Emekçi kadınlar günü kadınlarımızın güldüğü mutlu olduğu haklarına kavuştuğu gündür günleridir. Bu yorumda Dünya liderimiz Mustafa Kemal Atatürk ü kadınlarımız için verdiği mücadele ve devrimleri yazmasaydım yorumda yarım kalırdı.
Saygı ve selam ile.
Artık kadınlara çiçek, böcek sıfatları takıp güvenli limanlar vaad etmeyi kesin beyler. Biz bu filmi yüzyıllardır izliyoruz, izlerken ölüyoruz. Gölge etmeyin, basın gidin. Biz kendi kararlarımızı verebiliriz, kendi bedenimizle ne yapacağımıza karar verecek aklımız, gelecek için yolumuzu çizecek öngörümüz var. Siz kimsiniz!
Çiçek senin babandır!
Birgün elbet
Haklısınız.Sabah kapı çaldı açtım.Bir de ne göreyim? Çiçekçi belediye başkanı karanfil dağıtıyor.Oysa kendisinin oturmasını bilmediğinden aşırı kırışan pantolonunun ütüsünü beğenmemesinden dolayı eşini her an azarlar.Demezler mi kardeşim sen önce eşinden başla karanfil dağıtmaya..Hoş karanfili daha çok kasaplar bulunduruyor mezbahada..Anlayana..Duyarlılık adına..Sağlıcakla.Saygıyla.

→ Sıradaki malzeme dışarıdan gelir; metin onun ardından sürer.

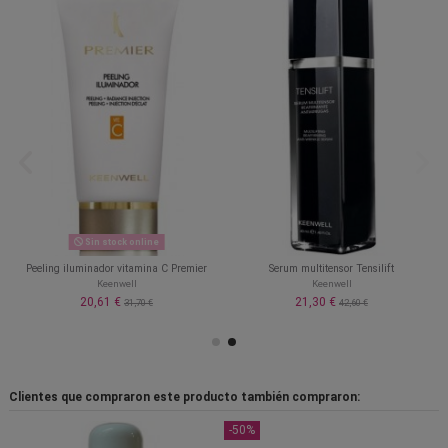
Sin stock online
Peeling iluminador vitamina C Premier
Serum multitensor Tensilift
Keenwell
Keenwell
20,61 €
21,30 €
31,70 €
42,60 €
Clientes que compraron este producto también compraron:
-50%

sonsuz tesekkurler duyarlı insan,
kadın erkek gibi söylemleri hiç sevmiyorum,
ben bir insan olarak ,
kendi mi suçlu hissediyorum,
sadece utanıyorum insanlığımdan...
çözüm aile yapısının genetiğinde diye düşünüyorum,
çare mi?,
aslında bir çok çözüm yolu var,
fakat bunlar sadece lafta kalıyor,
kayda alınmayacak tedbirler
getiriliyor, yeterli mi?, asla
şu bir gerçek;
ateş düştüğü yeri yakıyor,
peki yarın her hangi birimizin başına gelirse!!!!